*** MATERIAL TO PROCESS Section Begins ***

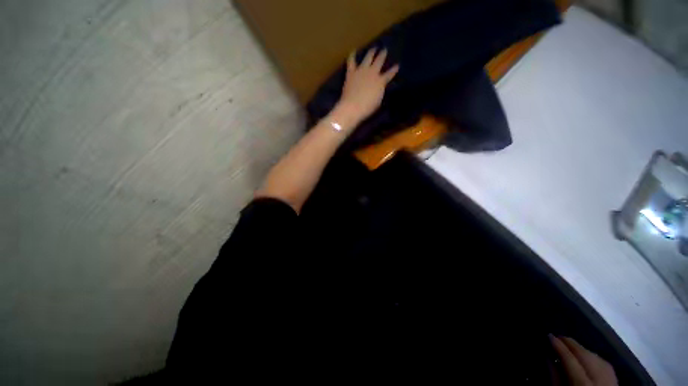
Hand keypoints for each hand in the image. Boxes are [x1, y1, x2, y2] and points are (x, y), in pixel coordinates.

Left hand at [337, 48, 398, 122]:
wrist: (352, 107)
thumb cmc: (367, 108)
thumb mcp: (378, 101)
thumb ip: (380, 91)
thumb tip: (379, 87)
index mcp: (381, 81)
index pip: (389, 74)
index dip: (394, 70)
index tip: (397, 65)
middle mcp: (372, 72)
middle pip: (379, 61)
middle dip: (383, 55)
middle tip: (384, 50)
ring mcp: (361, 70)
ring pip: (368, 57)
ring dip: (371, 52)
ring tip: (374, 48)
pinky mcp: (351, 72)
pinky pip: (351, 61)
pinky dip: (352, 55)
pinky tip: (353, 51)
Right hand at [551, 335, 617, 385]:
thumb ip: (555, 379)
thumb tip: (548, 357)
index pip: (571, 361)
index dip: (559, 347)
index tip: (549, 335)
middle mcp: (600, 382)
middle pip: (587, 357)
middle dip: (572, 345)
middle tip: (558, 336)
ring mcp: (611, 382)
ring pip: (597, 359)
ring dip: (582, 350)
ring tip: (570, 345)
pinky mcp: (617, 382)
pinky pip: (605, 365)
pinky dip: (594, 357)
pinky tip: (586, 356)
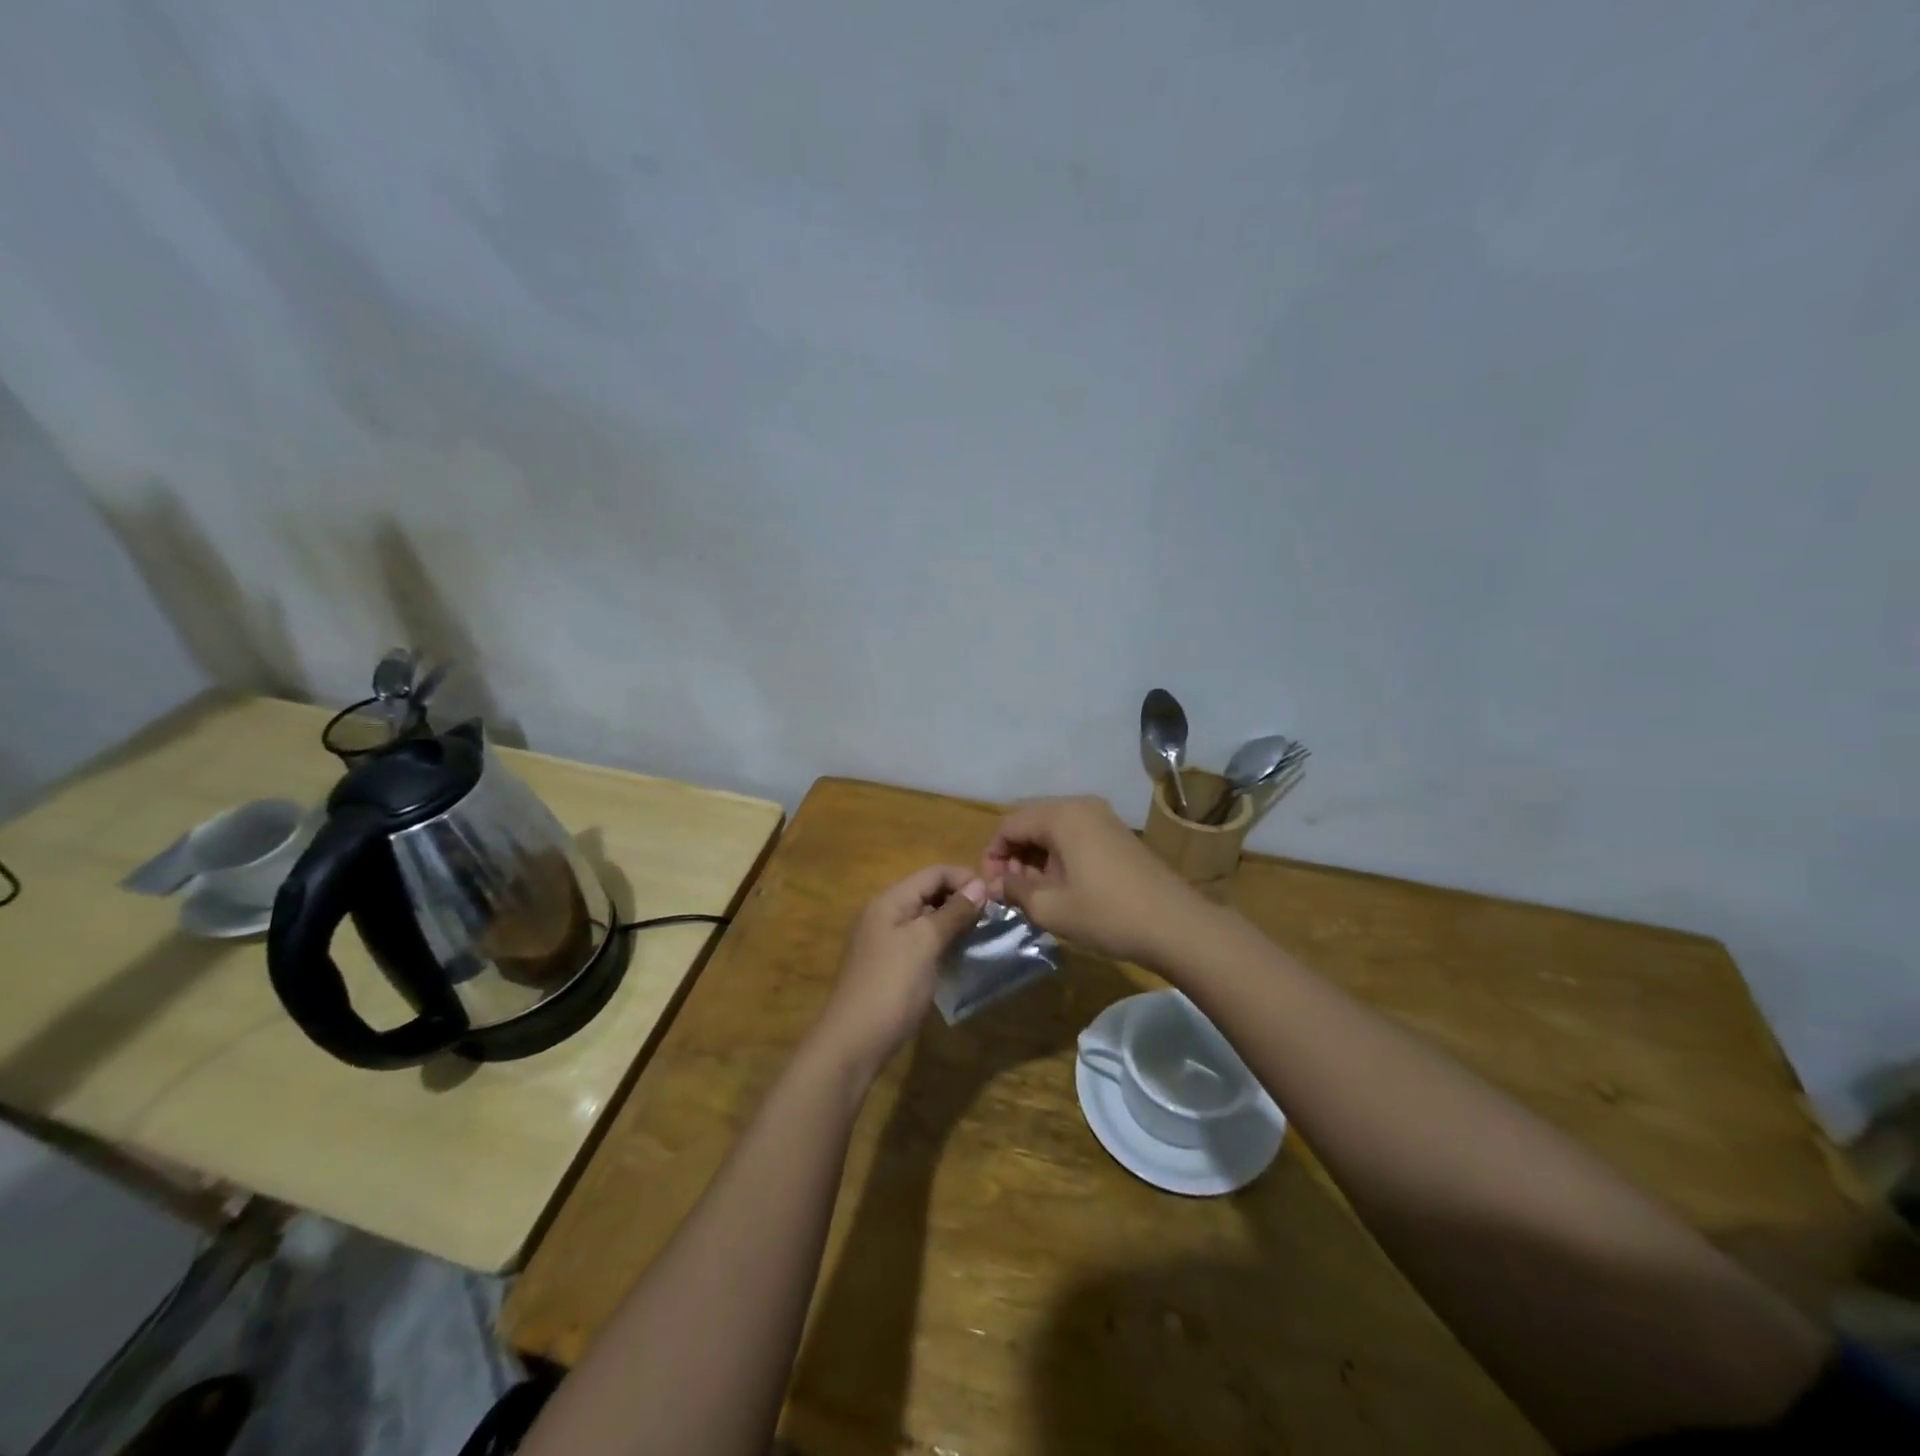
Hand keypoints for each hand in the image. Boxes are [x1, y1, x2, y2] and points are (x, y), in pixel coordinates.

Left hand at [812, 866, 986, 1078]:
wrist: (854, 1042)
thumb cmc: (891, 986)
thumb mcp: (925, 943)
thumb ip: (952, 913)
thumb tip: (979, 886)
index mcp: (890, 900)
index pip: (934, 873)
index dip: (965, 878)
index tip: (997, 897)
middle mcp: (885, 914)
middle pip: (929, 892)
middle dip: (961, 899)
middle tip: (994, 917)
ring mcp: (886, 941)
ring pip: (926, 918)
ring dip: (954, 922)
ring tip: (984, 934)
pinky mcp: (890, 965)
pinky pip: (921, 942)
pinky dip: (942, 942)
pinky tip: (961, 955)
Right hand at [982, 796, 1208, 966]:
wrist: (1177, 925)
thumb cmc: (1108, 915)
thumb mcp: (1051, 907)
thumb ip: (1014, 890)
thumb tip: (994, 885)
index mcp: (1062, 815)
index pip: (1009, 824)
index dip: (992, 854)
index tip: (992, 888)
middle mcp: (1081, 805)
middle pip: (1030, 821)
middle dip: (1014, 854)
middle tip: (1011, 891)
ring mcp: (1103, 818)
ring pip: (1053, 829)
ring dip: (1035, 856)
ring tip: (1034, 893)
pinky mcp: (1117, 834)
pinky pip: (1075, 835)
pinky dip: (1058, 855)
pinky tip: (1061, 886)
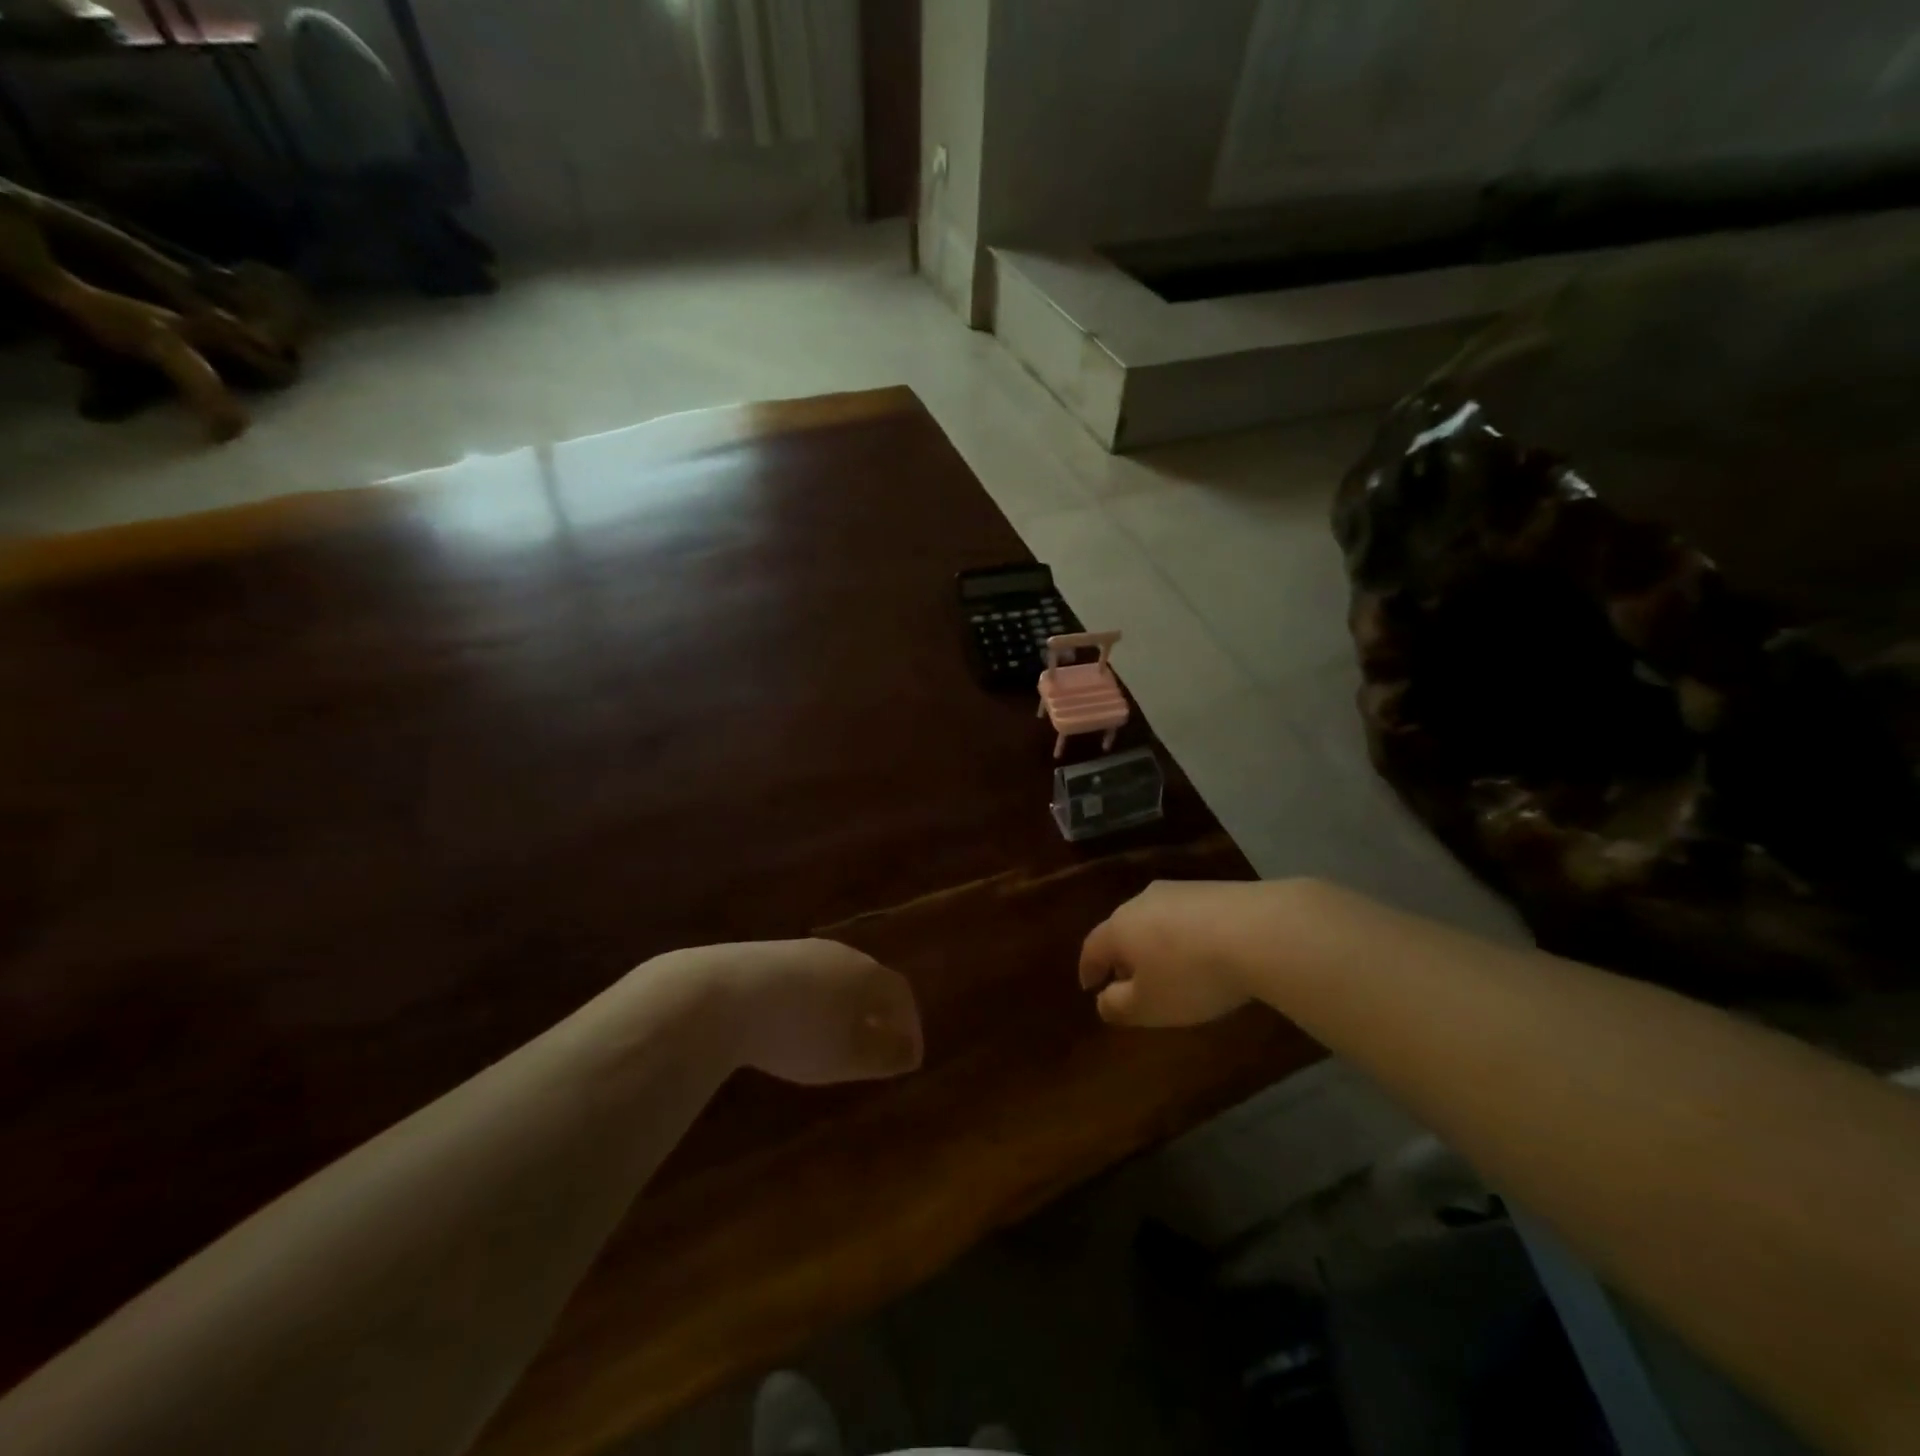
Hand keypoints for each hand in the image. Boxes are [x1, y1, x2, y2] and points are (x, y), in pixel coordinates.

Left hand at [665, 939, 922, 1084]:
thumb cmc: (798, 1032)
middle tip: (875, 1044)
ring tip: (834, 1036)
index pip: (902, 994)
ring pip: (836, 977)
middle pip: (870, 979)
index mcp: (867, 974)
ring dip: (844, 1005)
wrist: (721, 996)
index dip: (910, 1024)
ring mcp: (802, 950)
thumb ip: (885, 1055)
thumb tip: (911, 1052)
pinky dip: (812, 1000)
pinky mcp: (767, 955)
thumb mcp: (848, 1057)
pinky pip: (805, 977)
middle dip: (878, 1012)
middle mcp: (840, 954)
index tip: (908, 1056)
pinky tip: (794, 1022)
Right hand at [1079, 880, 1266, 1026]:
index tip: (1090, 987)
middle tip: (1129, 980)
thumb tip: (1103, 1001)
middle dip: (1123, 955)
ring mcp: (1180, 891)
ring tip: (1169, 968)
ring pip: (1156, 920)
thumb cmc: (1190, 975)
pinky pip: (1188, 916)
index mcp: (1119, 927)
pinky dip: (1186, 936)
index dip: (1089, 969)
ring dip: (1156, 944)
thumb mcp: (1149, 1006)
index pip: (1092, 947)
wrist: (1258, 931)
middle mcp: (1142, 901)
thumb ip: (1119, 1006)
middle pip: (1123, 929)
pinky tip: (1204, 953)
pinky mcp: (1215, 889)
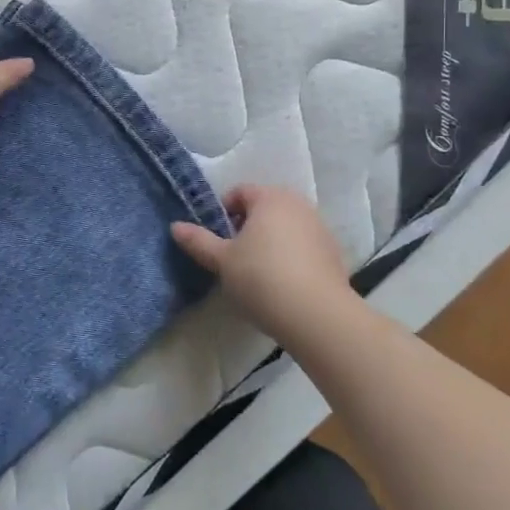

*** MATERIAL TO PROCESS Section Ends ***

### EXERCISE AIM
Each line above that contains the word "Right" should be counted, and only the total given.

### ANSWER BOX
3